Only the pictures should be dropped; copy the rest of the entries exactly.
── DATASET RECORDS
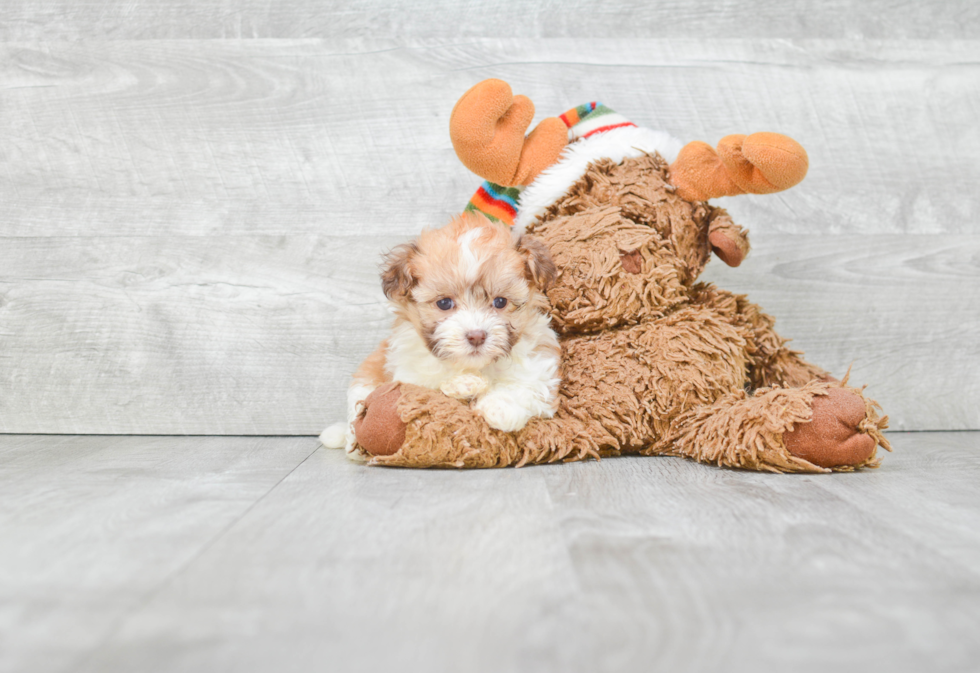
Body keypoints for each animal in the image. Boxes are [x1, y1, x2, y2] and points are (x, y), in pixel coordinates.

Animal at [322, 214, 560, 456]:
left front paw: (500, 408)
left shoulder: (538, 366)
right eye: (444, 303)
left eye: (500, 302)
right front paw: (465, 384)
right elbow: (432, 391)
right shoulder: (409, 376)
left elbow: (527, 386)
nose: (476, 336)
────
- THE ANSWER -
Body keypoints for each animal in the image. Boxes are [x1, y1, x2, y2] and points are (x, y), in pixel coordinates.

Animal at [322, 214, 560, 456]:
left front paw: (500, 408)
left shoulder: (538, 366)
right eye: (444, 303)
left eye: (500, 302)
right front paw: (465, 384)
right elbow: (432, 391)
right shoulder: (409, 376)
left elbow: (527, 386)
nose: (476, 336)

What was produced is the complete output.